Munich Quantum Valley
(Third Party Funds Single)
Title of the overall project:
Project start: 01/10/2021
Funders: Bayerisches Staatsministerium für Wissenschaft und Kunst (StMWK) (seit 2018)
Quantum information processing (QIP), and generally the use of quantum technologies (QT) for communication, sensing, metrology and computational purposes, has become a key technology during the last decade for the advancement of science and technology. The capability to prepare and manipulate quantum states and to generate superpositions and entanglement on demand has led to the development of measurement and computational procedures, which promise to perform well beyond classical tools. During the last two decades, the physics of quantum information (QI) has been developed in laboratories and routes to quantum devices with unsurpassed features have been demonstrated [ARU19]. In particular, it has been shown that quantum computing (QC) promises unprecedented computational power for the solution of some hard problems, especially when quantum features are involved, as for example, in chemical calculations and for quantum simulations of many-body problems as are frequently encountered in material sciences. Moreover, quantum procedures enhance optimization routines and can be used for the efficient solution of some hard mathematical problems, such as factoring.

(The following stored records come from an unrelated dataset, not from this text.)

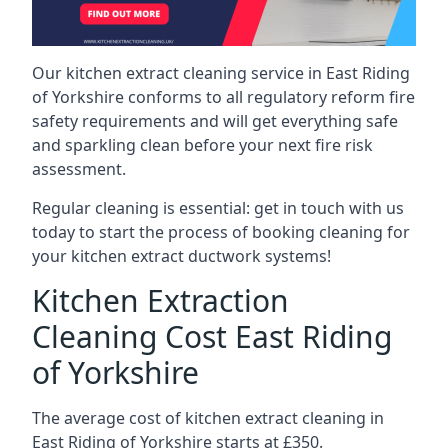
Our kitchen extract cleaning service in East Riding
of Yorkshire conforms to all regulatory reform fire
safety requirements and will get everything safe
and sparkling clean before your next fire risk
assessment.
Regular cleaning is essential: get in touch with us
today to start the process of booking cleaning for
your kitchen extract ductwork systems!
Kitchen Extraction
Cleaning Cost East Riding
of Yorkshire
The average cost of kitchen extract cleaning in
East Riding of Yorkshire starts at £350.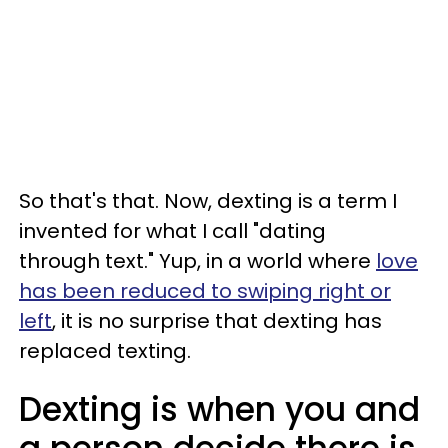
So that's that. Now, dexting is a term I
invented for what I call "dating
through text." Yup, in a world where
love
has been reduced to swiping right or
left
, it is no surprise that dexting has
replaced texting.
Dexting is when you and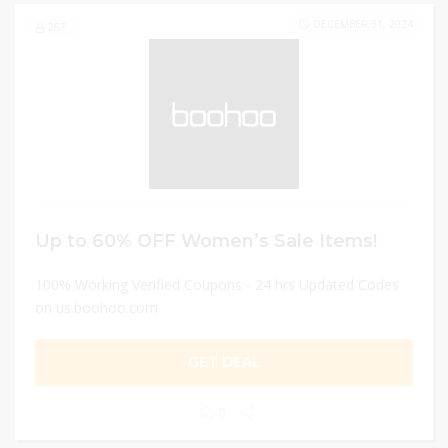
DECEMBER 31, 2024
267
Up to 60% OFF Women’s Sale Items!
100% Working Verified Coupons - 24 hrs Updated Codes
on us.boohoo.com
GET DEAL
0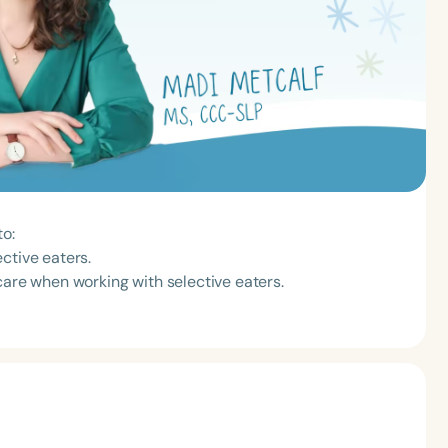
to:
ctive eaters.
care when working with selective eaters.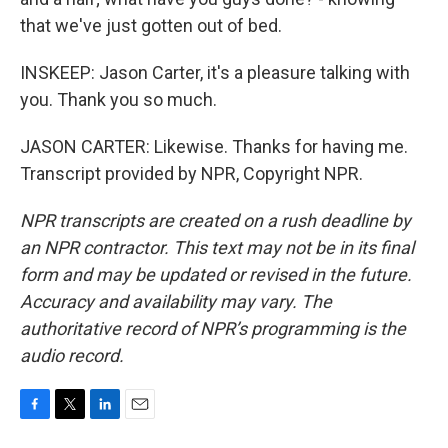
that we've just gotten out of bed.
INSKEEP: Jason Carter, it's a pleasure talking with
you. Thank you so much.
JASON CARTER: Likewise. Thanks for having me.
Transcript provided by NPR, Copyright NPR.
NPR transcripts are created on a rush deadline by
an NPR contractor. This text may not be in its final
form and may be updated or revised in the future.
Accuracy and availability may vary. The
authoritative record of NPR’s programming is the
audio record.
F
T
L
E
a
w
i
m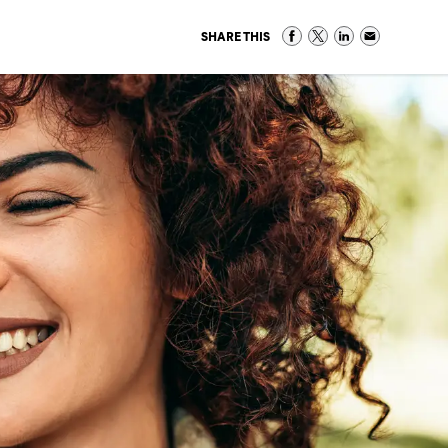
SHARE THIS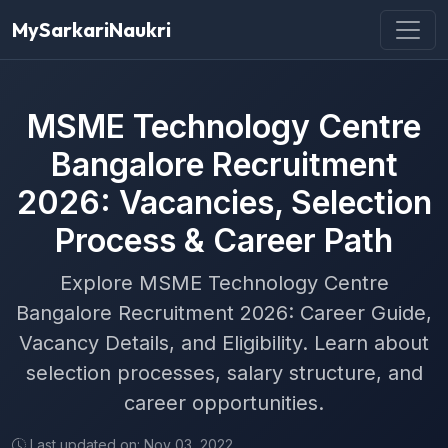
MySarkariNaukri
MSME Technology Centre
Bangalore Recruitment
2026: Vacancies, Selection
Process & Career Path
Explore MSME Technology Centre
Bangalore Recruitment 2026: Career Guide,
Vacancy Details, and Eligibility. Learn about
selection processes, salary structure, and
career opportunities.
Last updated on: Nov 03, 2022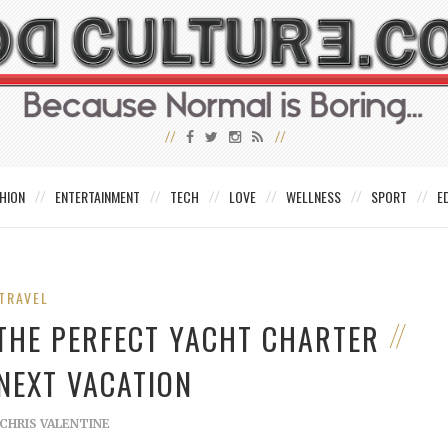
HION
ENTERTAINMENT
TECH
LOVE
WELLNESS
SPORT
E
TRAVEL
 THE PERFECT YACHT CHARTER
NEXT VACATION
CHRIS VALENTINE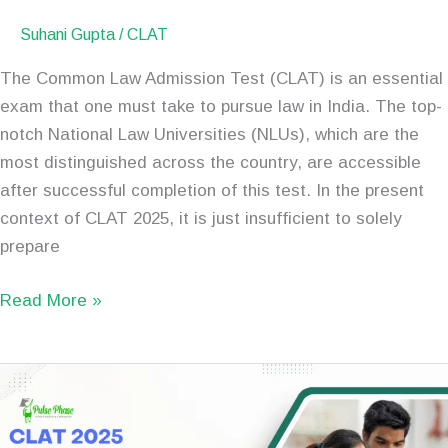
Suhani Gupta
/
CLAT
The Common Law Admission Test (CLAT) is an essential
exam that one must take to pursue law in India. The top-
notch National Law Universities (NLUs), which are the
most distinguished across the country, are accessible
after successful completion of this test. In the present
context of CLAT 2025, it is just insufficient to solely
prepare
Read More »
CLAT
2025
Preparation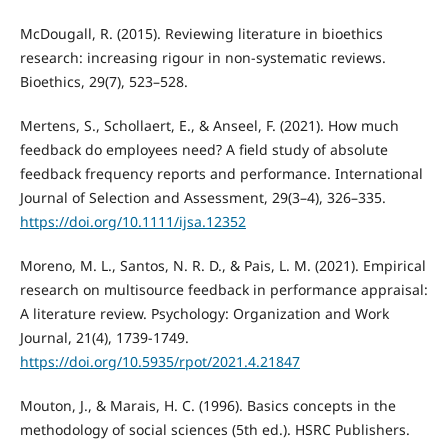
McDougall, R. (2015). Reviewing literature in bioethics
research: increasing rigour in non-systematic reviews.
Bioethics, 29(7), 523–528.
Mertens, S., Schollaert, E., & Anseel, F. (2021). How much
feedback do employees need? A field study of absolute
feedback frequency reports and performance. International
Journal of Selection and Assessment, 29(3–4), 326–335.
https://doi.org/10.1111/ijsa.12352
Moreno, M. L., Santos, N. R. D., & Pais, L. M. (2021). Empirical
research on multisource feedback in performance appraisal:
A literature review. Psychology: Organization and Work
Journal, 21(4), 1739-1749.
https://doi.org/10.5935/rpot/2021.4.21847
Mouton, J., & Marais, H. C. (1996). Basics concepts in the
methodology of social sciences (5th ed.). HSRC Publishers.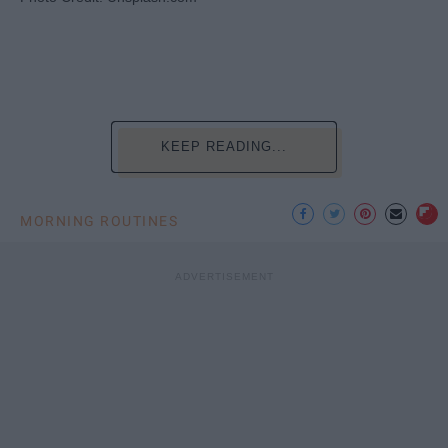
KEEP READING...
MORNING ROUTINES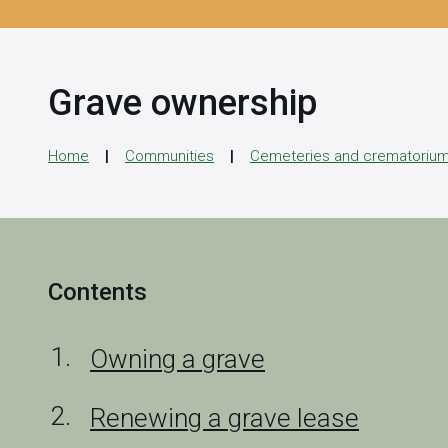
Grave ownership
Home
Communities
Cemeteries and crematoriu
Contents
Owning a grave
Renewing a grave lease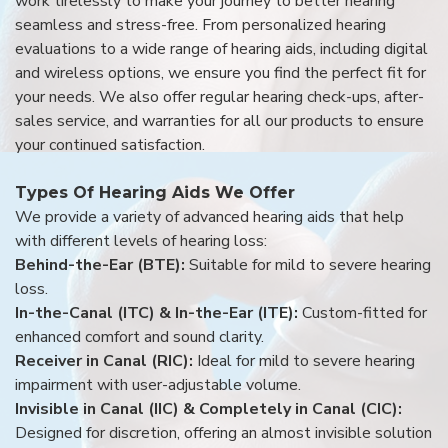
work tirelessly to make your journey to better hearing
seamless and stress-free. From personalized hearing
evaluations to a wide range of hearing aids, including digital
and wireless options, we ensure you find the perfect fit for
your needs. We also offer regular hearing check-ups, after-
sales service, and warranties for all our products to ensure
your continued satisfaction.
Types Of Hearing Aids We Offer
We provide a variety of advanced hearing aids that help
with different levels of hearing loss:
Behind-the-Ear (BTE):
Suitable for mild to severe hearing
loss.
In-the-Canal (ITC) & In-the-Ear (ITE):
Custom-fitted for
enhanced comfort and sound clarity.
Receiver in Canal (RIC):
Ideal for mild to severe hearing
impairment with user-adjustable volume.
Invisible in Canal (IIC) & Completely in Canal (CIC):
Designed for discretion, offering an almost invisible solution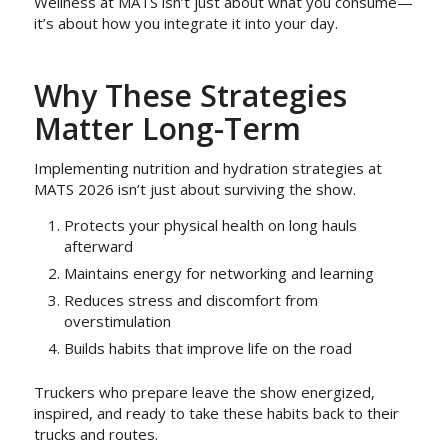
Wellness at MATS isn’t just about what you consume—
it’s about how you integrate it into your day.
Why These Strategies
Matter Long-Term
Implementing nutrition and hydration strategies at
MATS 2026 isn’t just about surviving the show.
Protects your physical health on long hauls
afterward
Maintains energy for networking and learning
Reduces stress and discomfort from
overstimulation
Builds habits that improve life on the road
Truckers who prepare leave the show energized,
inspired, and ready to take these habits back to their
trucks and routes.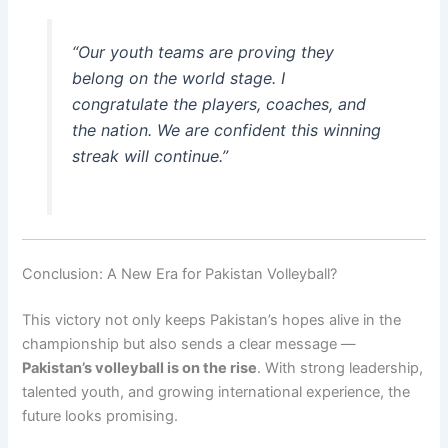
“Our youth teams are proving they
belong on the world stage. I
congratulate the players, coaches, and
the nation. We are confident this winning
streak will continue.”
Conclusion: A New Era for Pakistan Volleyball?
This victory not only keeps Pakistan’s hopes alive in the
championship but also sends a clear message —
Pakistan’s volleyball is on the rise
. With strong leadership,
talented youth, and growing international experience, the
future looks promising.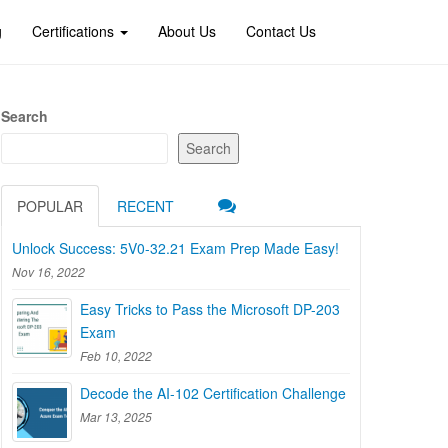
g
Certifications
About Us
Contact Us
Search
Search
POPULAR
RECENT
Unlock Success: 5V0-32.21 Exam Prep Made Easy!
Nov 16, 2022
Easy Tricks to Pass the Microsoft DP-203
Exam
Feb 10, 2022
Decode the AI-102 Certification Challenge
Mar 13, 2025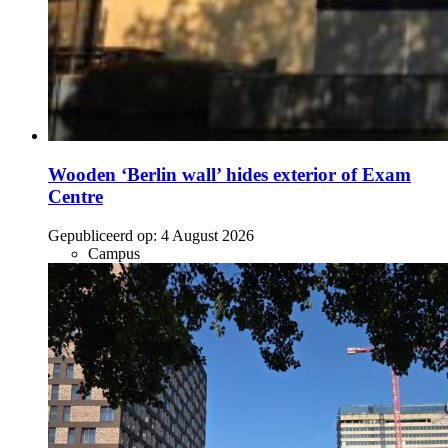
Wooden ‘Berlin wall’ hides exterior of Exam
Centre
Gepubliceerd op:
4 August 2026
Campus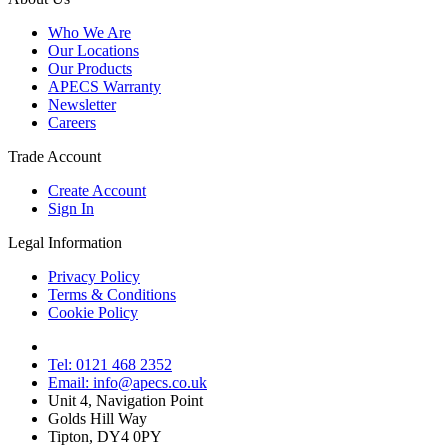
Who We Are
Our Locations
Our Products
APECS Warranty
Newsletter
Careers
Trade Account
Create Account
Sign In
Legal Information
Privacy Policy
Terms & Conditions
Cookie Policy
Tel: 0121 468 2352
Email: info@apecs.co.uk
Unit 4, Navigation Point
Golds Hill Way
Tipton, DY4 0PY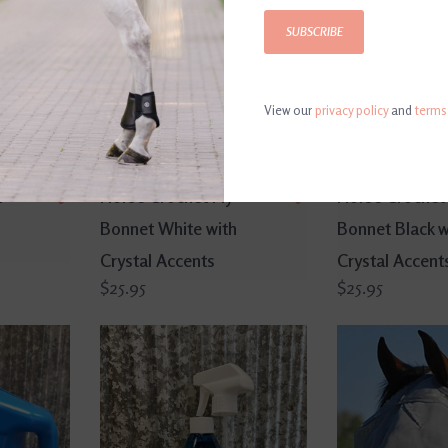
SUBSCRIBE
View our
privacy policy
and
terms
r
Horse Crochet Fly
Horse Crochet 
Bonnet White with
Bonnet Black w
Crystal Accents
Crystal Accent
$25.95
$25.95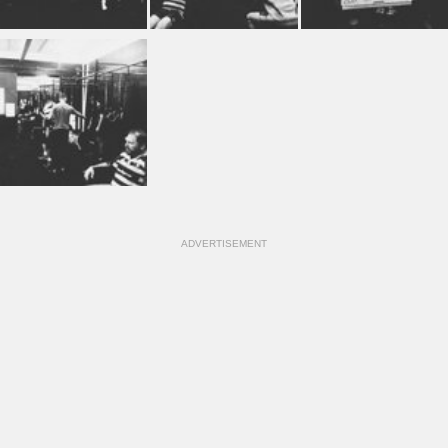
ADVERTISEMENT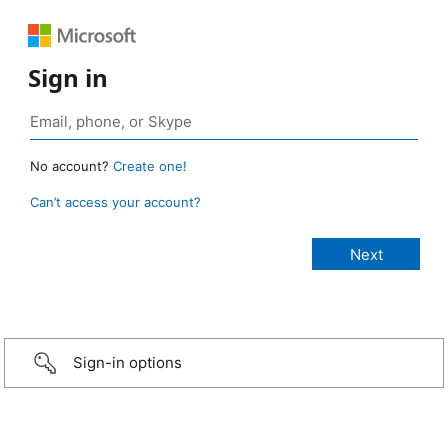
Sign in
No account?
Create one!
Can’t access your account?
Sign-in options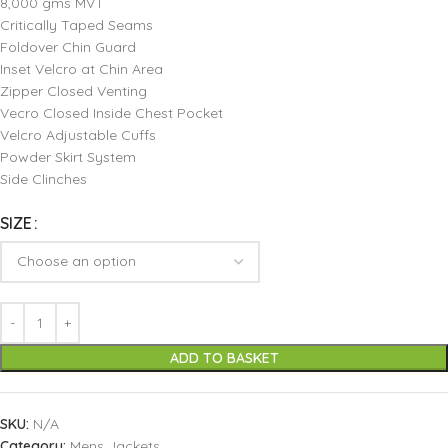
8,000 gms MVT
Critically Taped Seams
Foldover Chin Guard
Inset Velcro at Chin Area
Zipper Closed Venting
Vecro Closed Inside Chest Pocket
Velcro Adjustable Cuffs
Powder Skirt System
Side Clinches
SIZE
ADD TO BASKET
SKU:
N/A
Category:
Mens Jackets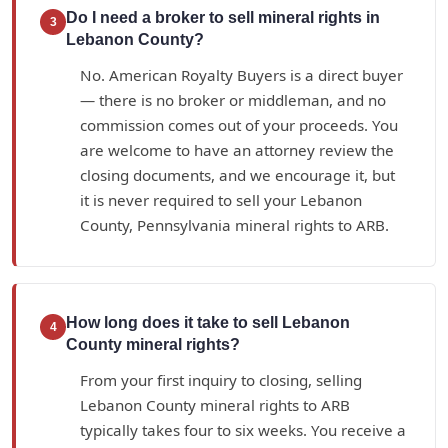
Do I need a broker to sell mineral rights in
3
Lebanon County?
No. American Royalty Buyers is a direct buyer
— there is no broker or middleman, and no
commission comes out of your proceeds. You
are welcome to have an attorney review the
closing documents, and we encourage it, but
it is never required to sell your Lebanon
County, Pennsylvania mineral rights to ARB.
How long does it take to sell Lebanon
4
County mineral rights?
From your first inquiry to closing, selling
Lebanon County mineral rights to ARB
typically takes four to six weeks. You receive a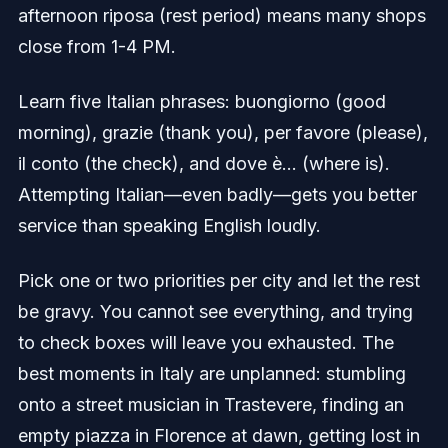
afternoon riposa (rest period) means many shops
close from 1-4 PM.
Learn five Italian phrases: buongiorno (good
morning), grazie (thank you), per favore (please),
il conto (the check), and dove è... (where is).
Attempting Italian—even badly—gets you better
service than speaking English loudly.
Pick one or two priorities per city and let the rest
be gravy. You cannot see everything, and trying
to check boxes will leave you exhausted. The
best moments in Italy are unplanned: stumbling
onto a street musician in Trastevere, finding an
empty piazza in Florence at dawn, getting lost in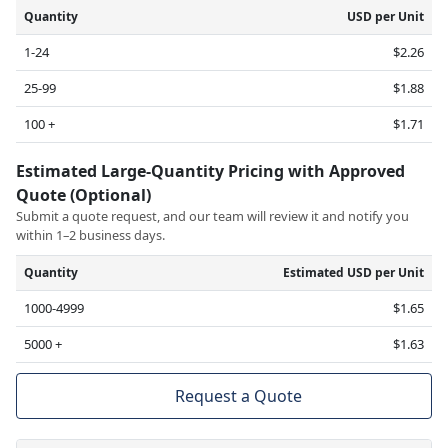
Quantity
USD per Unit
1-24
$2.26
25-99
$1.88
100 +
$1.71
Estimated Large-Quantity Pricing with Approved
Quote (Optional)
Submit a quote request, and our team will review it and notify you
within 1–2 business days.
Quantity
Estimated USD per Unit
1000-4999
$1.65
5000 +
$1.63
Request a Quote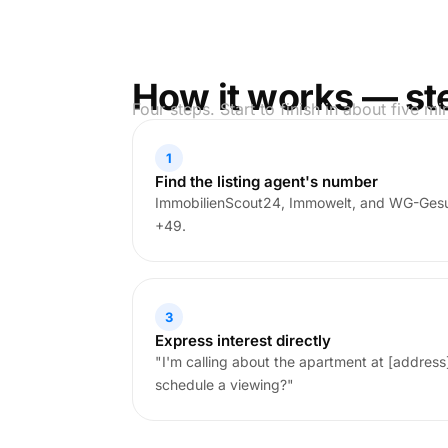
How it works — st
Four steps. Start to finish in about five mi
1
Find the listing agent's number
ImmobilienScout24, Immowelt, and WG-Gesu
+49.
3
Express interest directly
"I'm calling about the apartment at [address]. 
schedule a viewing?"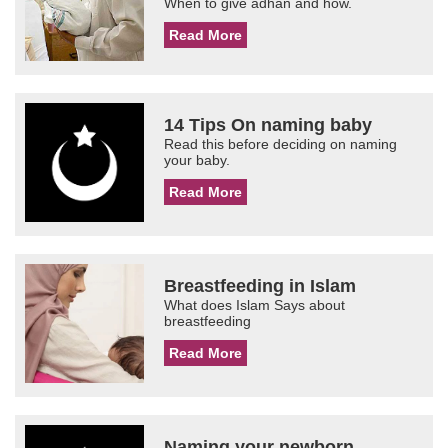
When to give adhan and how.
Read More
14 Tips On naming baby
Read this before deciding on naming
your baby.
Read More
Breastfeeding in Islam
What does Islam Says about
breastfeeding
Read More
Naming your newborn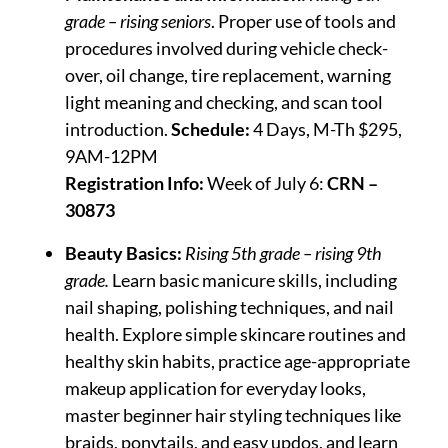
grade – rising seniors
. Proper use of tools and
procedures involved during vehicle check-
over, oil change, tire replacement, warning
light meaning and checking, and scan tool
introduction.
Schedule:
4 Days, M-Th $295,
9AM-12PM
Registration Info:
Week of July 6:
CRN –
30873
Beauty Basics:
Rising 5th grade – rising 9th
grade.
Learn basic manicure skills, including
nail shaping, polishing techniques, and nail
health. Explore simple skincare routines and
healthy skin habits, practice age-appropriate
makeup application for everyday looks,
master beginner hair styling techniques like
braids, ponytails, and easy updos, and learn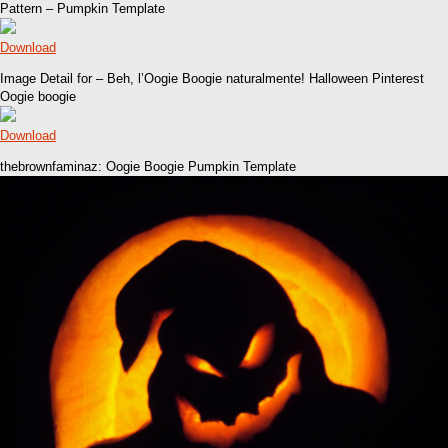
Pattern – Pumpkin Template
Download
Image Detail for – Beh, l’Oogie Boogie naturalmente! Halloween Pinterest
Oogie boogie
Download
thebrownfaminaz: Oogie Boogie Pumpkin Template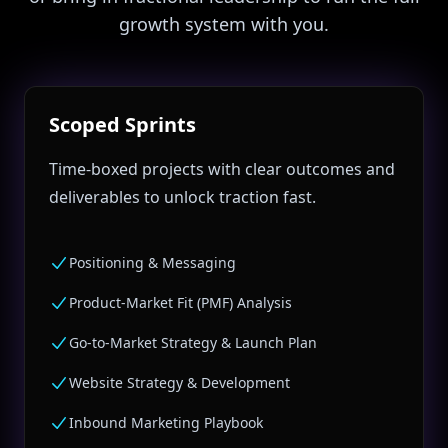
growth system with you.
Scoped Sprints
Time‑boxed projects with clear outcomes and
deliverables to unlock traction fast.
Positioning & Messaging
Product‑Market Fit (PMF) Analysis
Go‑to‑Market Strategy & Launch Plan
Website Strategy & Development
Inbound Marketing Playbook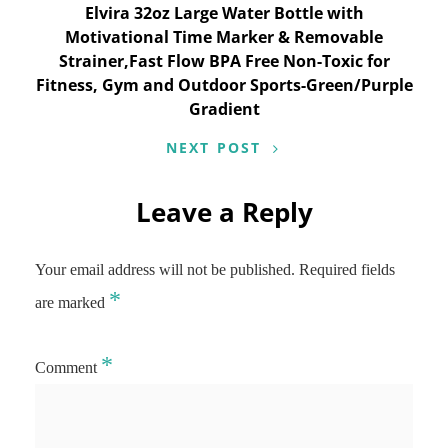
Elvira 32oz Large Water Bottle with
Motivational Time Marker & Removable
Strainer,Fast Flow BPA Free Non-Toxic for
Fitness, Gym and Outdoor Sports-Green/Purple
Gradient
NEXT POST
Leave a Reply
Your email address will not be published.
Required fields
*
are marked
*
Comment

During the last decade, laboratory realizations of quantum computers have demonstrated their unique computational capabilities and spawned the efforts to make such devices available for a wider use in industrial applications. IBM has made quantum computers available via cloud access and attracted a huge number of users and customers who want to get themselves acquainted with the new technology. Google has demonstrated what they coined “quantum supremacy”, i.e., it shows a large speedup compared with classical computational power. While the hitherto demonstrated algorithm (random circuits) is useless for practical purposes, it clearly demonstrated the quantum advantage that can be achieved. Such a computational potential led to the establishment of hundreds of startups, both hardware and software oriented, in search of realizing scalable quantum devices and algorithms. While much of the foundations and many demonstrated quantum features were obtained in Europe, most of these newly founded companies were established in the US, Canada, in Australia, some in the UK, the Netherlands and elsewhere in Europe, but very few in Germany. Realizing the potential advantages of QC and the general-purpose use of QT and pertaining devices, several initiatives are currently forming to establish QC and QT in Germany and, especially, in Bavaria. Expertise in QC and QT will enable advanced technologies and ensure the leading role of the German and the Bavarian industry for decades to come.
MQV – the Munich Quantum Valley initiative intends to combine the profound quantum knowledge of the research institutes and universities in Bavaria with expert technologies of companies and industry to develop and provide QC technology, and more generally, expertise in QT. New startup companies are expected to be established in the course of the proposed work, enhancing the technology environment and making Bavaria increasingly attractive for research and development. Moreover, the initiative aims at educating a new generation of engineers with a quantum technology background and quantum physicists with solid engineering expertise to establish the basis for new quantum applications and quantum devices as a resource for shaping the future.